Terlambat Menikah

Terlambat Menikah
#37


__ADS_3

Tanpa menunggu jawaban dariku, dia langsung pergi meninggalkanku. Yah, mesti nunggu air mendidih dulu nih, padahal aku sudah kebelet pingin pipis. Mau minta tolong sama anak-anak, nanti kalau terjadi sesuatu tanggung jawabnya gede. Duh.. sabar ya, kemih, cuma sebentar kok.


Setelah menunggu kurang lebih tiga menit, aku pun melihat asap yang keluar dari panci yang tutupnya meletup-letup karena air di dalamnya mendidih. Segera kubuka tutup tersebut dan kutuangkan ke dalam termos dan teko yang sudah kutaburi teh serbuk, baru aku pergi ke mushola dengan mencangking mukena parasutku yang biasa kubawa saat bepergian dan peralatan mandiku.


Pagi ini aku tidak pulang, nanti saja pulangnya sekalian.


Sesampai di Mushola, aku segera meluncur ke toilet wanita yang hanya satu-satunya di Mushola tersebut untuk menuntaskan HIV-ku, Hasrat ingin vivis yang kutahan sejak bangun tidur tadi.

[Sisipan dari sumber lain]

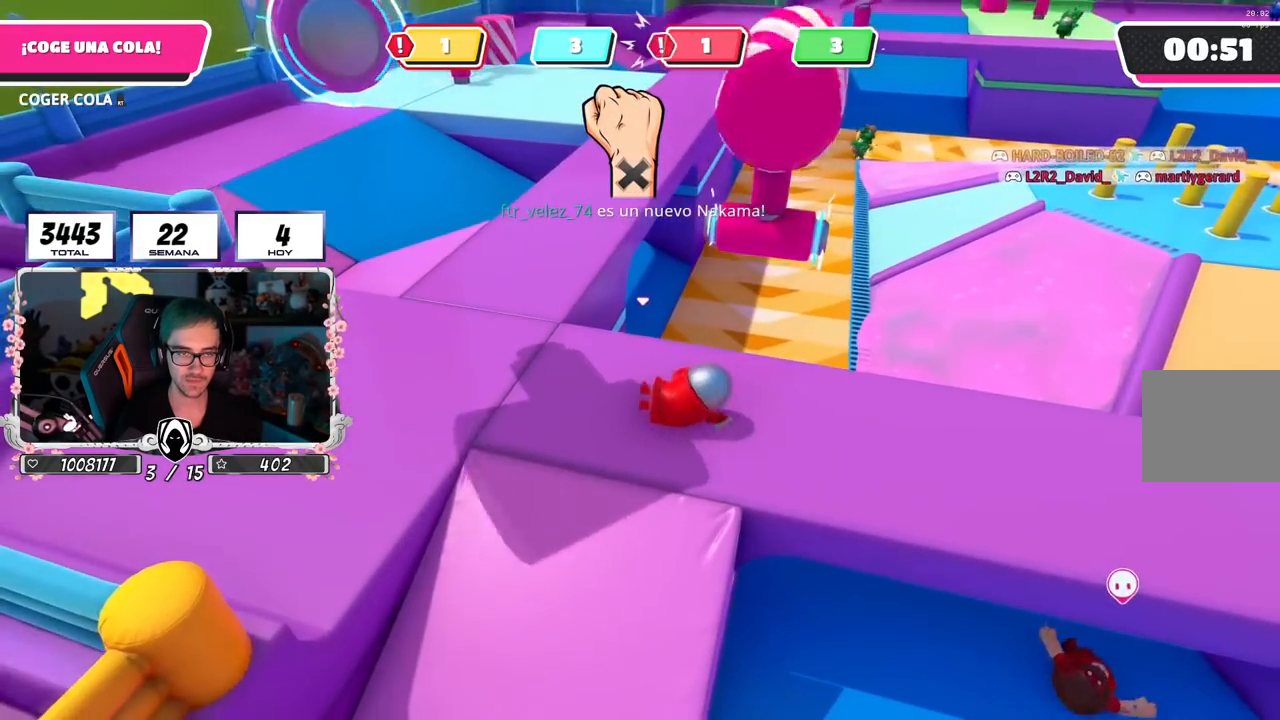
{"buttons": [], "left_stick": "down", "right_stick": "down", "events": [[50, "right_stick", "center"], [233, "right_stick", "down"], [367, "right_stick", "center"], [467, "right_stick", "down"]]}
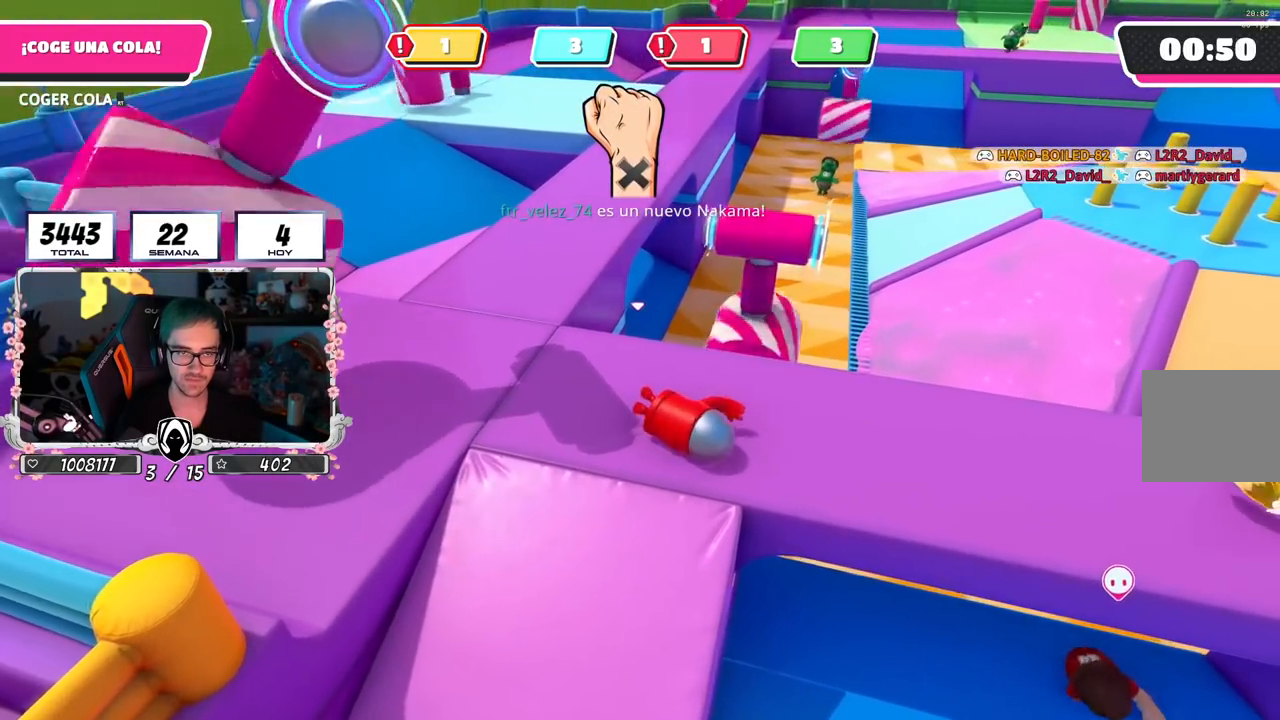
{"buttons": [], "left_stick": "down", "right_stick": "down", "events": [[351, "right_stick", "center"], [451, "right_stick", "down"]]}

Aku sholat subuh terlebih dahulu untuk mengejar waktu subuh yang sebentar lagi akan berakhir, baru setelah itu aku mandi dan ganti baju dengan pakaian Pramuka lengkap, karena nanti harus mendampingi peserta wide game dan upacara penutupan.


🌸🌸🌸🌸🌸


Pagi ini, mentari mengintip dari balik Lazuardi, cahayanya masih terasa lembut namun menyilaukan mata. Malam masih menyisakan dinginnya, butiran embun yang menerpa rerumputan berkilauan terkena cahaya sang surya.

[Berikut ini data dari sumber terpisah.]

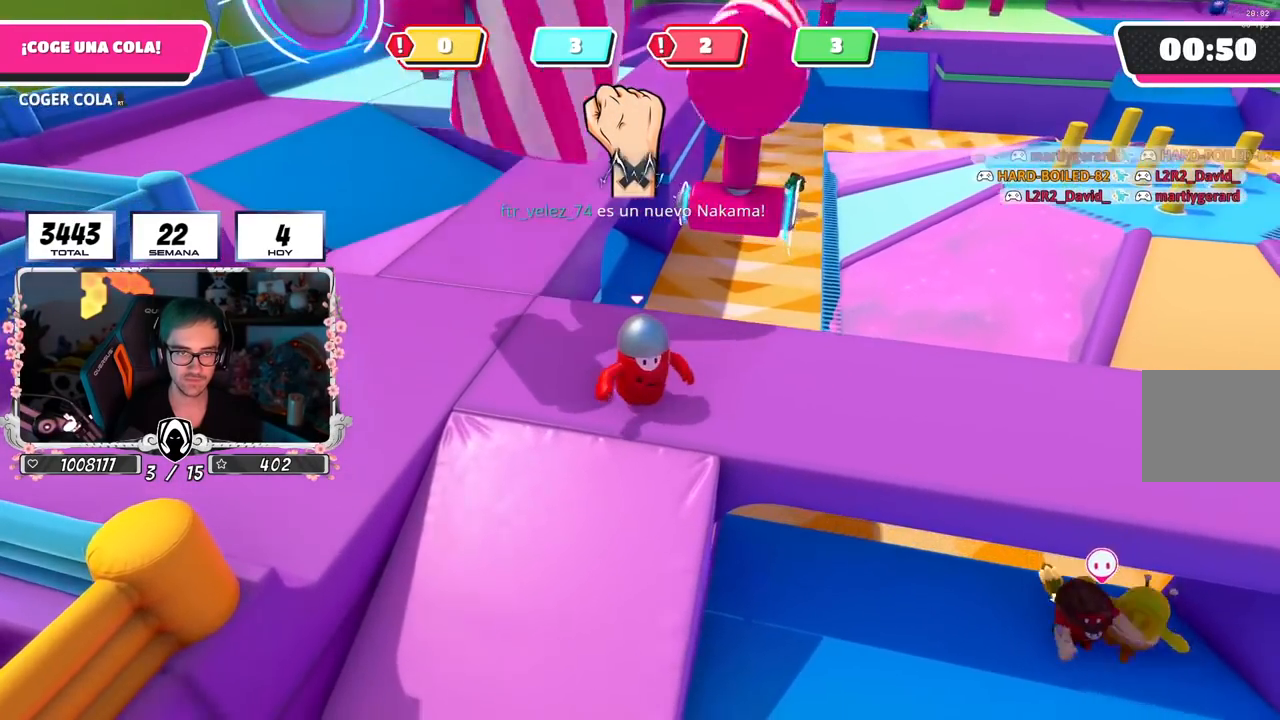
{"buttons": [], "left_stick": "center", "right_stick": "center", "events": [[50, "left_stick", "center"], [116, "right_stick", "center"], [183, "left_stick", "up"], [200, "right_stick", "down"], [300, "left_stick", "center"], [417, "left_stick", "up-right"], [484, "left_stick", "center"], [500, "right_stick", "center"]]}
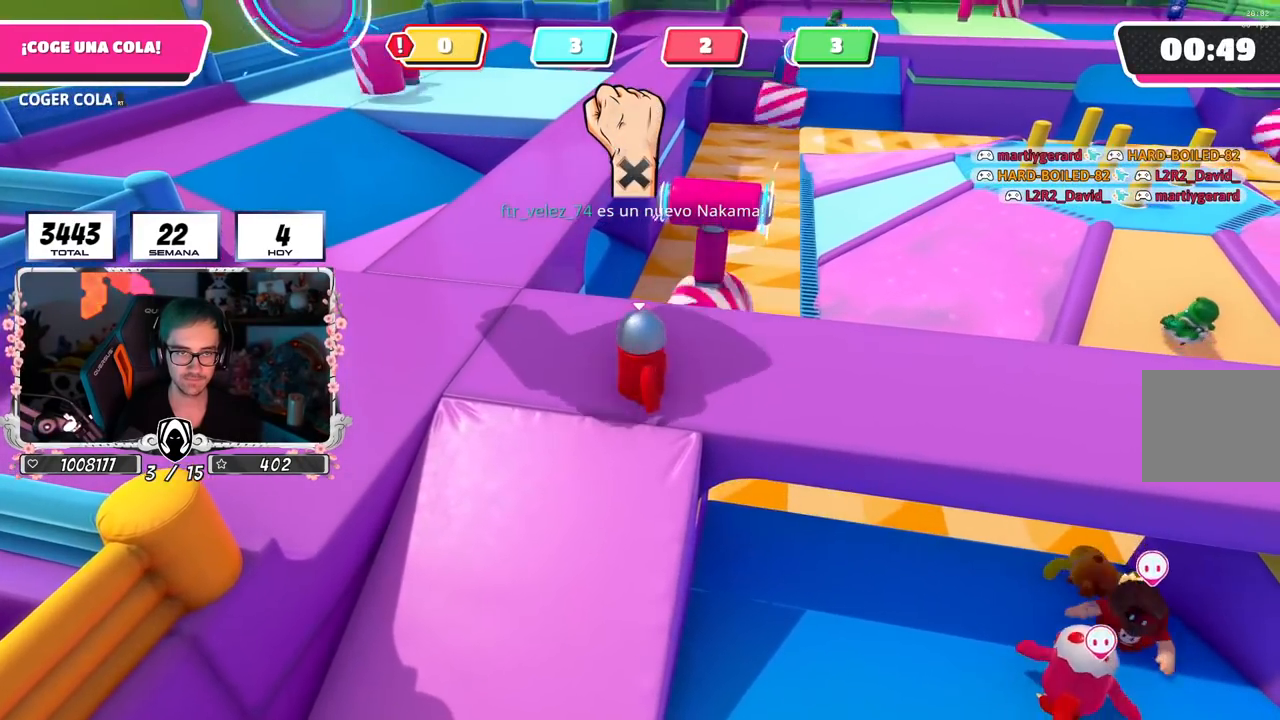
{"buttons": [], "left_stick": "up-right", "right_stick": "center", "events": [[100, "right_stick", "down"], [167, "left_stick", "up-right"], [250, "left_stick", "center"], [317, "left_stick", "left"], [401, "left_stick", "up-right"], [451, "right_stick", "center"]]}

Aku kembali ke tenda, waktu menunjukkan belum genap dari pukul enam pagi, masih lama waktu untuk sarapan, sementara cacing-cacing di perutku sudah berdemo menyanyikan lagu seriosa.


Di belakang tenda sudah ada tukang bubur naik haji mangkal di sana, eh maksudnya penjual bubur ayam. Penjual bubur kacang hijau juga tidak mau kalah, mereka berdua seperti sedang berlomba menabuh mangkok dengan sendok deh kayaknya.


Terserah kalian saja dech..


Sementara Mbak Susah, penjual pecel yang biasa keliling di pasar juga membuka stand di deretan sebelah barat tenda, tadi waktu aku kembali dari Mushola pas lewat didepannya, aku lihat bubur pelangi yang sudah di wadahi dalam cup mangkuk mika.


Jadi delima ini mah, eh dilema ya, mau nunggu kang Khadik datang membawa jatah sarapan, tetapi cacing-cacing di dalam sana sudah tidak sabar, mau beli bubur nanti jatah sarapan tidak kemakan.


Setelah tidak lama-lama berfikir, akhirnya Mbak Susahlah yang berjaya sebagai pemenang. Aku bangkit dan melangkah menghampiri lapaknya.



Alhamdulillah masih kebagian, aku membeli satu saja, yang lain biar beli sendirilah. Setelah membayarnya aku membawa bubur itu kembali ke tenda, sambil promosi ke peserta atau pendamping yang sudah hadir, siapa tahu nanti bisa dapat komisi, wkwkwk.


Sampai di tenda ternyata sudah banyak pembina pendamping lain yang datang, Bu Sri, Bu Lut dan Bu Zana. Otakku jadi parno nih, pasti bubur pelangiku yang cuma 1 cup ini nanti jadi Bancakan.


"Apa itu, Mbak?" tanya Lutfia.


"Bubur macem-macem." jawabku singkat. "Ayo, kita makan bareng-bareng," aku pura-pura menawari mereka sebagai topeng untuk menutupi rasa maluku karena cuma beli 1 cup, padahal hatiku menjerit.


"Beli dimana, Mbak? Aku mau beli sendiri saja." ungkap Lutfia. Lutfia emang suka jijih kalau makan berbaur dengan orang lain, dengan suaminya saja dia tidak pernah minum 1 gelas buat berdua.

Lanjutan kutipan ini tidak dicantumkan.